YOUR ASSIGNMENT
Pictures stay out; everything else in the records gets transcribed exactly.

INFORMATION
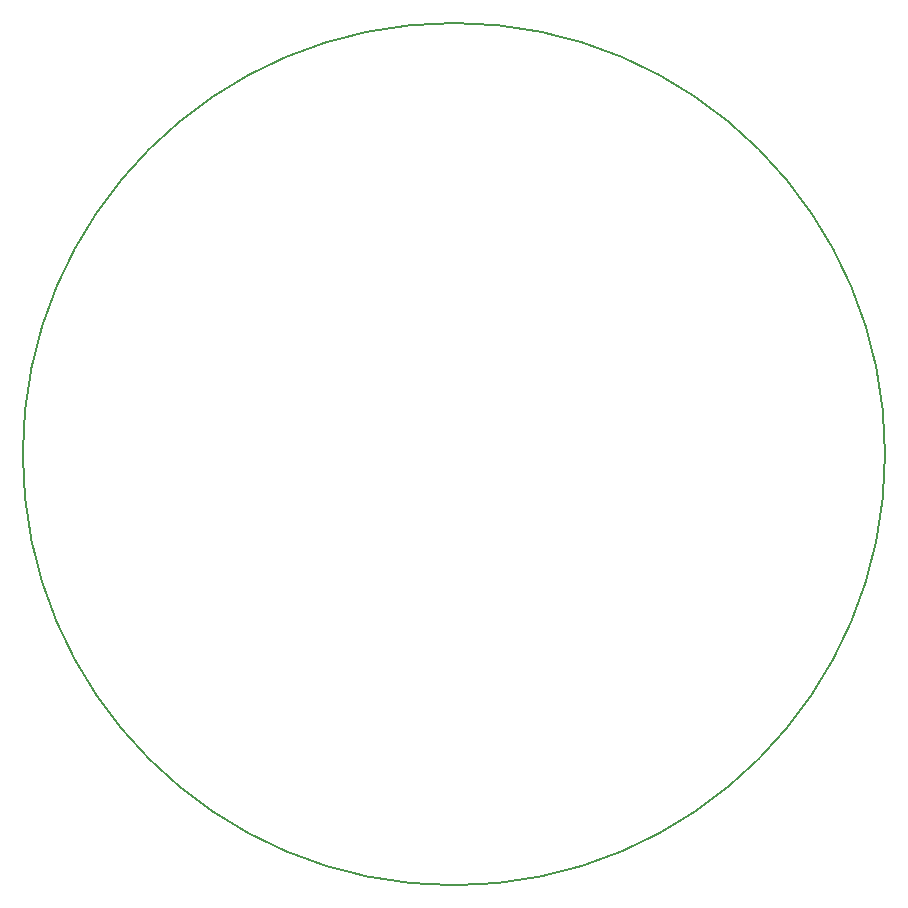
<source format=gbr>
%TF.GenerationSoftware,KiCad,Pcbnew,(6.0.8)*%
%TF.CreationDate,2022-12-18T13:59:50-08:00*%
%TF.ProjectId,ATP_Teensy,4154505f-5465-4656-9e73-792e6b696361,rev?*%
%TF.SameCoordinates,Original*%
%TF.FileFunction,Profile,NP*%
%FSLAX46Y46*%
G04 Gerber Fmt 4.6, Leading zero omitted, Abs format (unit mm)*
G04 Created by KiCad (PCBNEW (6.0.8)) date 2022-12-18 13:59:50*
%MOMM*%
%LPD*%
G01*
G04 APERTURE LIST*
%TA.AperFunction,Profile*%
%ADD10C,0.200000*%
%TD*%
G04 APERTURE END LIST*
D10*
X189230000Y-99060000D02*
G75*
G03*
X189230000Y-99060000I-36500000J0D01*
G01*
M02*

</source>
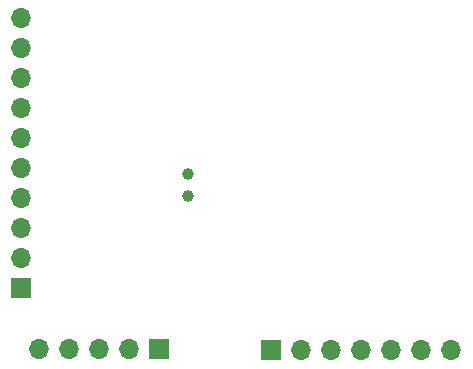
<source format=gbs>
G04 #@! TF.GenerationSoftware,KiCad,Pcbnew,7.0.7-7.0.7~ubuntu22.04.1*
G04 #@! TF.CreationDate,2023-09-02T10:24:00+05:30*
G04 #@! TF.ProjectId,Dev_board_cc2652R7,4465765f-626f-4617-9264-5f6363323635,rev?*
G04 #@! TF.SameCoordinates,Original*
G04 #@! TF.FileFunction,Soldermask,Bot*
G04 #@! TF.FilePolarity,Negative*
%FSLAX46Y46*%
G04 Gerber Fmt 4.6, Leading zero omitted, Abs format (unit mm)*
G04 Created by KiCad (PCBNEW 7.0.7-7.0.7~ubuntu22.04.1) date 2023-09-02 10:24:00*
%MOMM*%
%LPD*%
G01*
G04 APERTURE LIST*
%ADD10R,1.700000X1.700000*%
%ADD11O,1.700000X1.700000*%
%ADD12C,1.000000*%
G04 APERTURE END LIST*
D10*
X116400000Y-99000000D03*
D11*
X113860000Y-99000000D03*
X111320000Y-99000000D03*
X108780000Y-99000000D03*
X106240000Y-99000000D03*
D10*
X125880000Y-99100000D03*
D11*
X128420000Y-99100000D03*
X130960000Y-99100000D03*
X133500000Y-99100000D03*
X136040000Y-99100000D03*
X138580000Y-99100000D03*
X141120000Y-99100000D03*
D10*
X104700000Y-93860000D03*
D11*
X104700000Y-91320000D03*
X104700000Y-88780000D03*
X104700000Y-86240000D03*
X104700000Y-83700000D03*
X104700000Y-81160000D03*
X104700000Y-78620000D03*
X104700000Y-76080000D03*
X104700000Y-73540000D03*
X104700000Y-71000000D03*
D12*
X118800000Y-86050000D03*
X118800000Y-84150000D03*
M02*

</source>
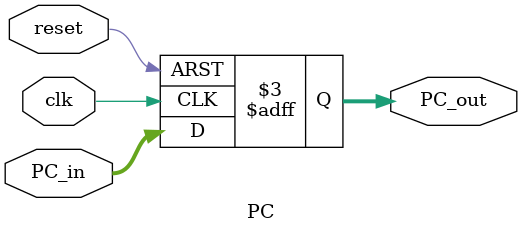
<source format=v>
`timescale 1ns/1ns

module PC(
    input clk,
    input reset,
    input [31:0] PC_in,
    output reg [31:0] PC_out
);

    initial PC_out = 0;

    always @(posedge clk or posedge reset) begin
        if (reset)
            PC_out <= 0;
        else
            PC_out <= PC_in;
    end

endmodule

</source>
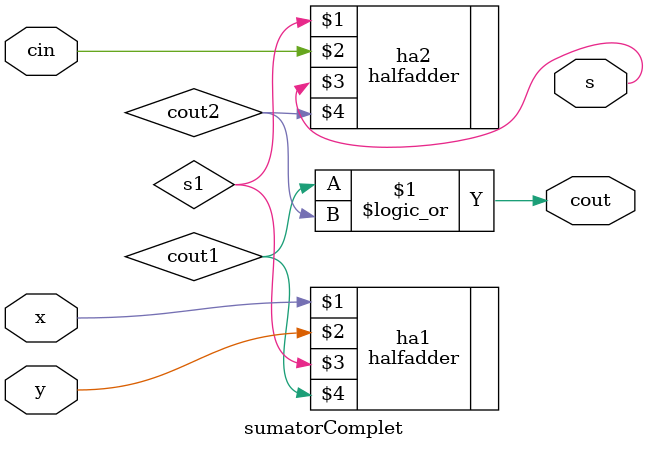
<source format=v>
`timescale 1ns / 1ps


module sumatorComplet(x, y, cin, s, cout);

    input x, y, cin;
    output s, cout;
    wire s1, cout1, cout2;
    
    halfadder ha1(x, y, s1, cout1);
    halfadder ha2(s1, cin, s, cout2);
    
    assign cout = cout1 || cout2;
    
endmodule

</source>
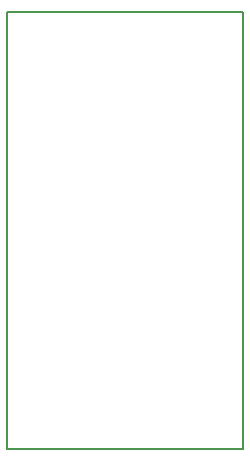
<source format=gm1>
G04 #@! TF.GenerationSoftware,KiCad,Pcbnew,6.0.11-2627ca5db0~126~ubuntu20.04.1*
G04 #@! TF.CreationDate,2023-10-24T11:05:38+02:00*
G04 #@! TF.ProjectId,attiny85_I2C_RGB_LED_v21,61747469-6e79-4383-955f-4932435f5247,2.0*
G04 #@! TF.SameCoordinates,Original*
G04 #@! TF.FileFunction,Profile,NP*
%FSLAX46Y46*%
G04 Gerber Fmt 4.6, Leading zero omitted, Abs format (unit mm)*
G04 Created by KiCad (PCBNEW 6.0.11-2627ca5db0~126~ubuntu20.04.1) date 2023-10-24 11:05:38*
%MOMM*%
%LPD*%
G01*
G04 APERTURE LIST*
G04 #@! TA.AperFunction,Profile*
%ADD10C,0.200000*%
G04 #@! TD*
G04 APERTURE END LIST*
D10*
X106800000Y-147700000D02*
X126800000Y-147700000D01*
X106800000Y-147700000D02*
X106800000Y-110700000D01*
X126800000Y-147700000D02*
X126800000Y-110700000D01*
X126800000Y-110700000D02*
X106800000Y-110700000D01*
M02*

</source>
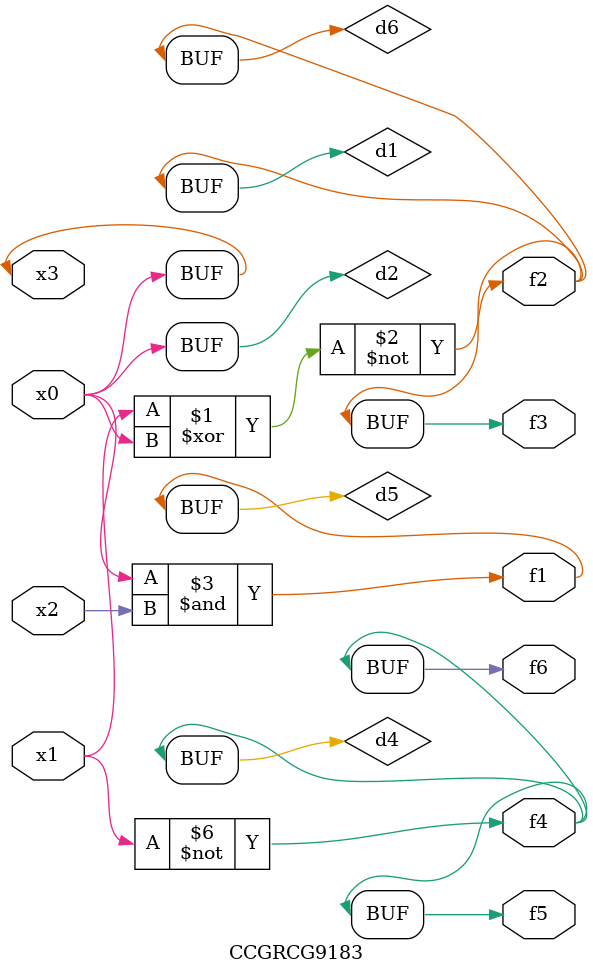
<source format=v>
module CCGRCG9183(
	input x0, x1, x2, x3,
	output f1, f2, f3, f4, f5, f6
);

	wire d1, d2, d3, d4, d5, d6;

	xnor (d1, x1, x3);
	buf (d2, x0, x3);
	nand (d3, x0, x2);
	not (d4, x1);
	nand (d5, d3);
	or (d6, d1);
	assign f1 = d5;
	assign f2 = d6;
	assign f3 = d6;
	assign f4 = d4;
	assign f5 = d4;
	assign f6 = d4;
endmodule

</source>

SOLUTION FOR THIS PROBLEM
<source format=gbr>
%TF.GenerationSoftware,KiCad,Pcbnew,(6.0.8)*%
%TF.CreationDate,2022-12-18T13:59:50-08:00*%
%TF.ProjectId,ATP_Teensy,4154505f-5465-4656-9e73-792e6b696361,rev?*%
%TF.SameCoordinates,Original*%
%TF.FileFunction,Profile,NP*%
%FSLAX46Y46*%
G04 Gerber Fmt 4.6, Leading zero omitted, Abs format (unit mm)*
G04 Created by KiCad (PCBNEW (6.0.8)) date 2022-12-18 13:59:50*
%MOMM*%
%LPD*%
G01*
G04 APERTURE LIST*
%TA.AperFunction,Profile*%
%ADD10C,0.200000*%
%TD*%
G04 APERTURE END LIST*
D10*
X189230000Y-99060000D02*
G75*
G03*
X189230000Y-99060000I-36500000J0D01*
G01*
M02*

</source>
<source format=gbs>
G04 #@! TF.GenerationSoftware,KiCad,Pcbnew,7.0.7-7.0.7~ubuntu22.04.1*
G04 #@! TF.CreationDate,2023-09-02T10:24:00+05:30*
G04 #@! TF.ProjectId,Dev_board_cc2652R7,4465765f-626f-4617-9264-5f6363323635,rev?*
G04 #@! TF.SameCoordinates,Original*
G04 #@! TF.FileFunction,Soldermask,Bot*
G04 #@! TF.FilePolarity,Negative*
%FSLAX46Y46*%
G04 Gerber Fmt 4.6, Leading zero omitted, Abs format (unit mm)*
G04 Created by KiCad (PCBNEW 7.0.7-7.0.7~ubuntu22.04.1) date 2023-09-02 10:24:00*
%MOMM*%
%LPD*%
G01*
G04 APERTURE LIST*
%ADD10R,1.700000X1.700000*%
%ADD11O,1.700000X1.700000*%
%ADD12C,1.000000*%
G04 APERTURE END LIST*
D10*
X116400000Y-99000000D03*
D11*
X113860000Y-99000000D03*
X111320000Y-99000000D03*
X108780000Y-99000000D03*
X106240000Y-99000000D03*
D10*
X125880000Y-99100000D03*
D11*
X128420000Y-99100000D03*
X130960000Y-99100000D03*
X133500000Y-99100000D03*
X136040000Y-99100000D03*
X138580000Y-99100000D03*
X141120000Y-99100000D03*
D10*
X104700000Y-93860000D03*
D11*
X104700000Y-91320000D03*
X104700000Y-88780000D03*
X104700000Y-86240000D03*
X104700000Y-83700000D03*
X104700000Y-81160000D03*
X104700000Y-78620000D03*
X104700000Y-76080000D03*
X104700000Y-73540000D03*
X104700000Y-71000000D03*
D12*
X118800000Y-86050000D03*
X118800000Y-84150000D03*
M02*

</source>
<source format=v>
`timescale 1ns/1ns

module PC(
    input clk,
    input reset,
    input [31:0] PC_in,
    output reg [31:0] PC_out
);

    initial PC_out = 0;

    always @(posedge clk or posedge reset) begin
        if (reset)
            PC_out <= 0;
        else
            PC_out <= PC_in;
    end

endmodule

</source>
<source format=v>
`timescale 1ns / 1ps


module sumatorComplet(x, y, cin, s, cout);

    input x, y, cin;
    output s, cout;
    wire s1, cout1, cout2;
    
    halfadder ha1(x, y, s1, cout1);
    halfadder ha2(s1, cin, s, cout2);
    
    assign cout = cout1 || cout2;
    
endmodule

</source>
<source format=gm1>
G04 #@! TF.GenerationSoftware,KiCad,Pcbnew,6.0.11-2627ca5db0~126~ubuntu20.04.1*
G04 #@! TF.CreationDate,2023-10-24T11:05:38+02:00*
G04 #@! TF.ProjectId,attiny85_I2C_RGB_LED_v21,61747469-6e79-4383-955f-4932435f5247,2.0*
G04 #@! TF.SameCoordinates,Original*
G04 #@! TF.FileFunction,Profile,NP*
%FSLAX46Y46*%
G04 Gerber Fmt 4.6, Leading zero omitted, Abs format (unit mm)*
G04 Created by KiCad (PCBNEW 6.0.11-2627ca5db0~126~ubuntu20.04.1) date 2023-10-24 11:05:38*
%MOMM*%
%LPD*%
G01*
G04 APERTURE LIST*
G04 #@! TA.AperFunction,Profile*
%ADD10C,0.200000*%
G04 #@! TD*
G04 APERTURE END LIST*
D10*
X106800000Y-147700000D02*
X126800000Y-147700000D01*
X106800000Y-147700000D02*
X106800000Y-110700000D01*
X126800000Y-147700000D02*
X126800000Y-110700000D01*
X126800000Y-110700000D02*
X106800000Y-110700000D01*
M02*

</source>
<source format=v>
module CCGRCG9183(
	input x0, x1, x2, x3,
	output f1, f2, f3, f4, f5, f6
);

	wire d1, d2, d3, d4, d5, d6;

	xnor (d1, x1, x3);
	buf (d2, x0, x3);
	nand (d3, x0, x2);
	not (d4, x1);
	nand (d5, d3);
	or (d6, d1);
	assign f1 = d5;
	assign f2 = d6;
	assign f3 = d6;
	assign f4 = d4;
	assign f5 = d4;
	assign f6 = d4;
endmodule

</source>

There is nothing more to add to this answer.